Le 26 juin 2003, la Municipalité de Château-d'Oex a

levé les oppositions et a délivré le permis de construire, aux conditions

fixées par les autorités cantonales.

F.

Les 12 et 16 juillet 2003, le WWF et Pro Natura ont respectivement

recouru contre cette décision et les autorisations accordées par le SAT et le

SFFN, concluant à leur annulation. Le WWF fait valoir que la reconstruction

envisagée, qui s'apparente plus à un chalet de week-end, est propre à dénaturer

le caractère des lieux par son style différent de l'actuel fenil, qu'elle ne

répond à aucun besoin agricole (ni bétail ni berger) et qu'elle correspond à un

changement d'affectation inadmissible dans une zone de marais protégée. Il

précise encore que les conditions posées par le SAT et le SFFN ne peuvent pas

être contrôlées. Quant à Pro Natura, outre les arguments soulevés par le WWF, elle

expose que le fenil prévu ne répond pas aux conditions légales d'une

construction en zone agricole.

La Municipalité de Château-d'Oex a déposé sa réponse

le 8 août 2003, concluant au rejet des recours.

Le SFFN et le SAT ont fait de même, respectivement

les 11 août et 3 novembre 2003. Le constructeur s'est également déterminé sur

le recours, le 5 décembre 2003, concluant implicitement à son rejet. A la

requête du juge instructeur, le Service de l'aménagement du territoire s'est

encore exprimé le 13 novembre 2003, de manière plus détaillée, sur la

conformité du projet à l'affectation de la zone agricole.

Le WWF et Pro Natura ont répliqué le 23 décembre

2003. La municipalité et le SFFN ont renoncé à déposer de nouvelles

observations. Le SAT s'est brièvement exprimé le 12 janvier 2004.

Les arguments respectifs des parties seront repris

plus loin, dans la mesure utile.

Considérants

1.

Les marais et les sites marécageux d'une beauté

particulière qui présentent un intérêt national sont protégés. Il est interdit

d'y aménager des installations ou de modifier le terrain. Font exception les

installations qui servent à la protection des espaces ou à la poursuite de leur

exploitation à des fins agricoles (art. 78 al. 5 Cst). Conformément à l'art.

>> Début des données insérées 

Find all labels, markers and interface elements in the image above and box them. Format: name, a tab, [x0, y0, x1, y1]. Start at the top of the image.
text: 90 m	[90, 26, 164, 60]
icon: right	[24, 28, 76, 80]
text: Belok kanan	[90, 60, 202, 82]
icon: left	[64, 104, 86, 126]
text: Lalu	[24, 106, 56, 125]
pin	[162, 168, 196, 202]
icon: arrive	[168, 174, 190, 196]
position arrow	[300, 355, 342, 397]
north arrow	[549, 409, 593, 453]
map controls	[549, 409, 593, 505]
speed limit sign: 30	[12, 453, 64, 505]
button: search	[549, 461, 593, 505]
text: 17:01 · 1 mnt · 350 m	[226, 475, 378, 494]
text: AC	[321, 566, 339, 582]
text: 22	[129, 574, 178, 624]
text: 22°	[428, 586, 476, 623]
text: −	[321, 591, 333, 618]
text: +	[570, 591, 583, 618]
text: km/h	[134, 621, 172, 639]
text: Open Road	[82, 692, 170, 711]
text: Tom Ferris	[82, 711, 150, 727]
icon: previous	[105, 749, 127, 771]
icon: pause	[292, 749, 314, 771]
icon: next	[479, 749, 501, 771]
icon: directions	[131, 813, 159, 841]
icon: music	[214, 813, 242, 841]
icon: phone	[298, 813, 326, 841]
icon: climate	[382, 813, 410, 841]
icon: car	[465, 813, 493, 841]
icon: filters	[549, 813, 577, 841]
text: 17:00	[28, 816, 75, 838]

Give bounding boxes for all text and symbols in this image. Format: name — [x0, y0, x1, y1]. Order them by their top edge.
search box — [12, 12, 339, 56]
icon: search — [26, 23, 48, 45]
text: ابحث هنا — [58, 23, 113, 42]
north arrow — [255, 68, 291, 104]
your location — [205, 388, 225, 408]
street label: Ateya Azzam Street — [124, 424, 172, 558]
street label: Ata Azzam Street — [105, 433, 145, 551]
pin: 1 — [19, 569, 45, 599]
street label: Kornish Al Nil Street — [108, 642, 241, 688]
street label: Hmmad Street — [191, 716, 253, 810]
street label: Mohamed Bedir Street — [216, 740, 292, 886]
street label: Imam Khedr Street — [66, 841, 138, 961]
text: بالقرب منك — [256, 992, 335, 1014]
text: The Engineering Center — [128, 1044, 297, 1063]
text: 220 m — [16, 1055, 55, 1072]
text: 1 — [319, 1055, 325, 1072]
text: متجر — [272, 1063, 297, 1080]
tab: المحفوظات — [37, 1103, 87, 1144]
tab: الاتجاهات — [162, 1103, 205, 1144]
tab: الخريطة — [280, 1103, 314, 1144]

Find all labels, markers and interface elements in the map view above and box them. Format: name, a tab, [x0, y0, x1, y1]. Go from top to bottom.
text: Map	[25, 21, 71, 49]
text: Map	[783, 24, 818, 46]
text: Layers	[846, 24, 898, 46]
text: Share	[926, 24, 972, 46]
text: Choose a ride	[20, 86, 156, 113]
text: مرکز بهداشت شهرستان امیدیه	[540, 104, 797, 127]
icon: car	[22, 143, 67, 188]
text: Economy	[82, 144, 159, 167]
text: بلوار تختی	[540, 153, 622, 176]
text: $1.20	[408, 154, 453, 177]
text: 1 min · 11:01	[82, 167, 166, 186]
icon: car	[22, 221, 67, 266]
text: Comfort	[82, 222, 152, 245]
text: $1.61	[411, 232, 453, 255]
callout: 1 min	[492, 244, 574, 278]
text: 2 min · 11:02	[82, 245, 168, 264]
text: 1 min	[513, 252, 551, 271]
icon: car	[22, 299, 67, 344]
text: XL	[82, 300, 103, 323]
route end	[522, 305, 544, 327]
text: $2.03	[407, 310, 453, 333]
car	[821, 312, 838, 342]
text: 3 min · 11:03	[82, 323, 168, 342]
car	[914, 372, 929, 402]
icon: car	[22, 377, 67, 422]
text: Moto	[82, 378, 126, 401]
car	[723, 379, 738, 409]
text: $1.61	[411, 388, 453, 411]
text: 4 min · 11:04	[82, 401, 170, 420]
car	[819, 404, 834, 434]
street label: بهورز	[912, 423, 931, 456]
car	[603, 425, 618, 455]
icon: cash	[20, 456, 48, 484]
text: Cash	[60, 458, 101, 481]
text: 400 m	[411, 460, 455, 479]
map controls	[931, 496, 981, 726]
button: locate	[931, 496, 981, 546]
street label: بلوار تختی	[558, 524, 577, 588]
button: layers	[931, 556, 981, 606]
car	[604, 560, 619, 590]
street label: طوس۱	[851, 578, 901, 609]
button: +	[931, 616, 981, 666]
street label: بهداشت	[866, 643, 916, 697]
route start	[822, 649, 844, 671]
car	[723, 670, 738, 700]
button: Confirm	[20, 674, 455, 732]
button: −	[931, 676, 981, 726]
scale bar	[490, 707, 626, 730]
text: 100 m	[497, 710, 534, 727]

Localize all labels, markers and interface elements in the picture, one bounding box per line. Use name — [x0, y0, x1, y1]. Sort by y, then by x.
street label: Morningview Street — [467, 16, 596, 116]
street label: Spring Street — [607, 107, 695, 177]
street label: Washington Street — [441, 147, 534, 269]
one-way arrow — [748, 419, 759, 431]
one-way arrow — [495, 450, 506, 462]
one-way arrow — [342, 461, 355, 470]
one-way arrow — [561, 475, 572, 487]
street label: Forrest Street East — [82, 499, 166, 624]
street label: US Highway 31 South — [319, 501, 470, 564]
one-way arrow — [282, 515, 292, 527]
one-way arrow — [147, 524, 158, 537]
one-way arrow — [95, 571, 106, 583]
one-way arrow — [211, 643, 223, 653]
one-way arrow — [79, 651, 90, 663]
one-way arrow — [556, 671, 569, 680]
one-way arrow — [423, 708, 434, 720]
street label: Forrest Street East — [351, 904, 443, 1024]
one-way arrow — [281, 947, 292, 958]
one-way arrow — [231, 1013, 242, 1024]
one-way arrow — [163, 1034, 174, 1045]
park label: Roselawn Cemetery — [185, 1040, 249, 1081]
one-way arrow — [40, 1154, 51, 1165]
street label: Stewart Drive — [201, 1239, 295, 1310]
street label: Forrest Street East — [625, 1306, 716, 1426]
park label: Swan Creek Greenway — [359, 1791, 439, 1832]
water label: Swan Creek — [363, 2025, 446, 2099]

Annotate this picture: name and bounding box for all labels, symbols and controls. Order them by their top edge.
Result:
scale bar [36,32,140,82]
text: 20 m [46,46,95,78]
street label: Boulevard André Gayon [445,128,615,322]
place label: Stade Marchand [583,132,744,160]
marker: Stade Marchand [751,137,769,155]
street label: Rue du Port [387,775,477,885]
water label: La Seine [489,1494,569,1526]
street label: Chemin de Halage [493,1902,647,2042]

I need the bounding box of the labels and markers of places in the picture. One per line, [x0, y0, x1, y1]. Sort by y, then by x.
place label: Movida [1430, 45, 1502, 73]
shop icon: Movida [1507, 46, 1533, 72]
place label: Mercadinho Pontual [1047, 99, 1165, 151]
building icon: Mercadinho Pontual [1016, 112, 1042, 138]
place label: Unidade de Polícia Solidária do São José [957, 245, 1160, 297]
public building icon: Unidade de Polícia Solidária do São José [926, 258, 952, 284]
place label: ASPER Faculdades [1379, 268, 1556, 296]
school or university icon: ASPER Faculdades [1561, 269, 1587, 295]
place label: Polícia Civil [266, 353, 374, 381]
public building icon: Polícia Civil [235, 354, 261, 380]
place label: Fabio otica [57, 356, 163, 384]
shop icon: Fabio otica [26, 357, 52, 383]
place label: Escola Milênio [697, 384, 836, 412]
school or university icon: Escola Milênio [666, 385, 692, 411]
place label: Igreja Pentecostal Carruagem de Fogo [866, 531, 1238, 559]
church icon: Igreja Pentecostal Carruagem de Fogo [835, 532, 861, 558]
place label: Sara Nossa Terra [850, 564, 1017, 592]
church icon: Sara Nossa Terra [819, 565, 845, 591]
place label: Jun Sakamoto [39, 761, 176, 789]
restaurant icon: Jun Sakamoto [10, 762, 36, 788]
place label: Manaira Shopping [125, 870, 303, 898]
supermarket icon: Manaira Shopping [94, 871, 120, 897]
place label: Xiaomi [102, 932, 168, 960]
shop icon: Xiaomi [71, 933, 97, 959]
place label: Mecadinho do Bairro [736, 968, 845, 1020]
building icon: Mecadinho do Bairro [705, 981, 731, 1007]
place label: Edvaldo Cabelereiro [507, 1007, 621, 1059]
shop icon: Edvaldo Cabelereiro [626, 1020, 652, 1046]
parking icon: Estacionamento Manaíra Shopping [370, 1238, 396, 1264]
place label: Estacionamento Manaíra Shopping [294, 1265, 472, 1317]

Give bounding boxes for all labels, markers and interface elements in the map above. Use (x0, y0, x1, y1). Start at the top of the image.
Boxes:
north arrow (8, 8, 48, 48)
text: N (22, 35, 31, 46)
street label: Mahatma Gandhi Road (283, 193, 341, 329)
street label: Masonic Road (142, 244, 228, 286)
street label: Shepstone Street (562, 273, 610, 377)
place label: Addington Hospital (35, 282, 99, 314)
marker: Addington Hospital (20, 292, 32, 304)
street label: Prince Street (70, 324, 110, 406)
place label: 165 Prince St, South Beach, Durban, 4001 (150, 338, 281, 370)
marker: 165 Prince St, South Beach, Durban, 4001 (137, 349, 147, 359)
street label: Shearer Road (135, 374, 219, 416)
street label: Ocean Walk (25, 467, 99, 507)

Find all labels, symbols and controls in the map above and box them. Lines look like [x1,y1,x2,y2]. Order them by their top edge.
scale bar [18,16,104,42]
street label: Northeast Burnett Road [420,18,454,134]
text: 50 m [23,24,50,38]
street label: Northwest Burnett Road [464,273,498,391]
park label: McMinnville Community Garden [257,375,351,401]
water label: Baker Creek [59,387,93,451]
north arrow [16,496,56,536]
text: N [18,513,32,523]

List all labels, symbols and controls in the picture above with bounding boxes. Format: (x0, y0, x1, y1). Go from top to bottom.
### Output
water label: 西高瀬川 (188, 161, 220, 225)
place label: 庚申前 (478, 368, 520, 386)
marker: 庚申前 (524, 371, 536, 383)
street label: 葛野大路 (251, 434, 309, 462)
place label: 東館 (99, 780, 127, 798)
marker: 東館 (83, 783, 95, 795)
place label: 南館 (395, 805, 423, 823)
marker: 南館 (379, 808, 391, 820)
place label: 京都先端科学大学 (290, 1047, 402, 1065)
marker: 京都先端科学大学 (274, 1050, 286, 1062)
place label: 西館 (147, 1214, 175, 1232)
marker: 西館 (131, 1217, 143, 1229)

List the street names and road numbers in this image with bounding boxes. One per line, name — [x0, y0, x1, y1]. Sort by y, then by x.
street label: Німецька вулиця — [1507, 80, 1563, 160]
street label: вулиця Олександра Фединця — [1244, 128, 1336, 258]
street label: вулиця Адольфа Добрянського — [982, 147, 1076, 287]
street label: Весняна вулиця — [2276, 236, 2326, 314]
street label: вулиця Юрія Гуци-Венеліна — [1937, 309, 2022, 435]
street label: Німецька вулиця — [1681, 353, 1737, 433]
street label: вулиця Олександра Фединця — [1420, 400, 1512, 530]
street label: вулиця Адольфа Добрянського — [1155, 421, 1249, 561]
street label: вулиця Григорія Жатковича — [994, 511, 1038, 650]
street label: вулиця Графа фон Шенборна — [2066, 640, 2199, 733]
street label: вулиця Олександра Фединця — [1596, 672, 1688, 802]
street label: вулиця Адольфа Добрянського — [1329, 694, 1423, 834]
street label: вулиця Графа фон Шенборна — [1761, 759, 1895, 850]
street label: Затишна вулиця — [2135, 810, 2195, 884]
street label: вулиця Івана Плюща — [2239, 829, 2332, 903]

23c de la LF du 1er juillet 1966 sur la protection de la nature et

du paysage (LPN), le Conseil fédéral a fixé les buts de protection adaptés aux

particularités des sites marécageux dans diverses ordonnances, comme celle du 7

septembre 1994 sur les bas-marais et celle du 1er mai 1996 sur la

protection des sites marécageux d'une beauté particulière et d'importance

nationale (ordonnance sur les sites marécageux). C'est en application de ces

dispositions que le Conseil d'Etat a adopté le plan d'affectation cantonal no

292.

du site marécageux "Col des Mosses - La Lécherette" (PAC).

Dans les sites marécageux, les installations et

constructions autres que celles relatives à l'aménagement et l'exploitation

admissibles sur l'art. 23a, al. 2, LPN et qui ne servent ni à l'entretien des

biotopes, ni au maintien des habitats typiques, ne peuvent être érigées ou

agrandies que si elles ont une importance nationale, ne peuvent être réalisées

qu'à l'endroit prévu et n'entrent pas en contradiction avec les buts visés par

la protection (v. art. 5 al. 2 let. d de l'ordonnance sur les sites

marécageux). L'aménagement et l'exploitation admissibles selon l'art. 23d, al.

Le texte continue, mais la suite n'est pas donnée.